WORK INSTRUCTIONS:
Quote, word for word, the line containing "Funkcie produktu" and all lines that follow it to the end of the records, with no pictures.

SUPPLIED MATERIAL:
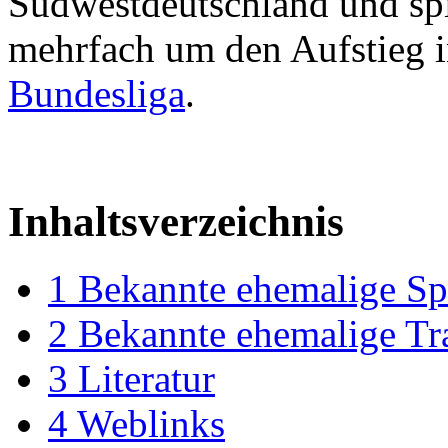
Südwestdeutschland und spi
mehrfach um den Aufstieg i
Bundesliga
.
Inhaltsverzeichnis
1
Bekannte ehemalige Sp
2
Bekannte ehemalige Tr
3
Literatur
4
Weblinks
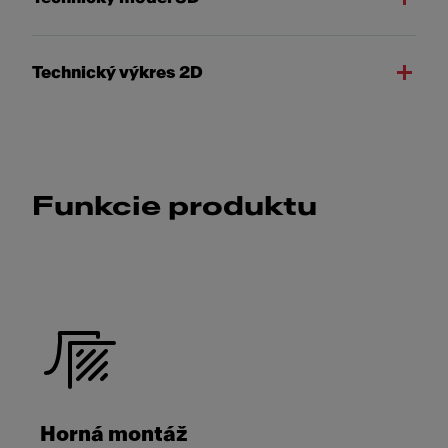
Technický výkres 2D
Funkcie produktu
Horná montáž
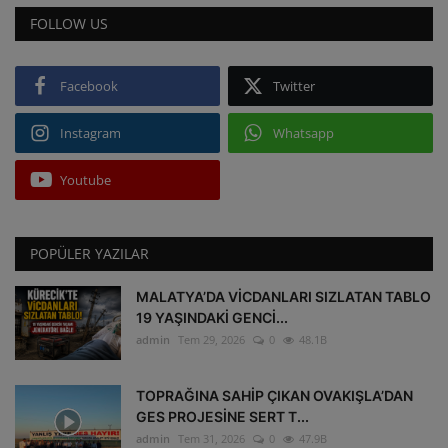
FOLLOW US
Facebook
Twitter
Instagram
Whatsapp
Youtube
POPÜLER YAZILAR
MALATYA’DA VİCDANLARI SIZLATAN TABLO
19 YAŞINDAKİ GENCİ...
admin
Tem 29, 2026
0
48.1B
TOPRAĞINA SAHİP ÇIKAN OVAKIŞLA’DAN
GES PROJESİNE SERT T...
admin
Tem 31, 2026
0
47.9B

OUTPUT FOR THIS EXERCISE:
Funkcie produktu
Horná montáž
FOLLOW US
Facebook
Twitter
Instagram
Whatsapp
Youtube
POPÜLER YAZILAR
MALATYA’DA VİCDANLARI SIZLATAN TABLO
19 YAŞINDAKİ GENCİ...
admin
Tem 29, 2026
0
48.1B
TOPRAĞINA SAHİP ÇIKAN OVAKIŞLA’DAN
GES PROJESİNE SERT T...
admin
Tem 31, 2026
0
47.9B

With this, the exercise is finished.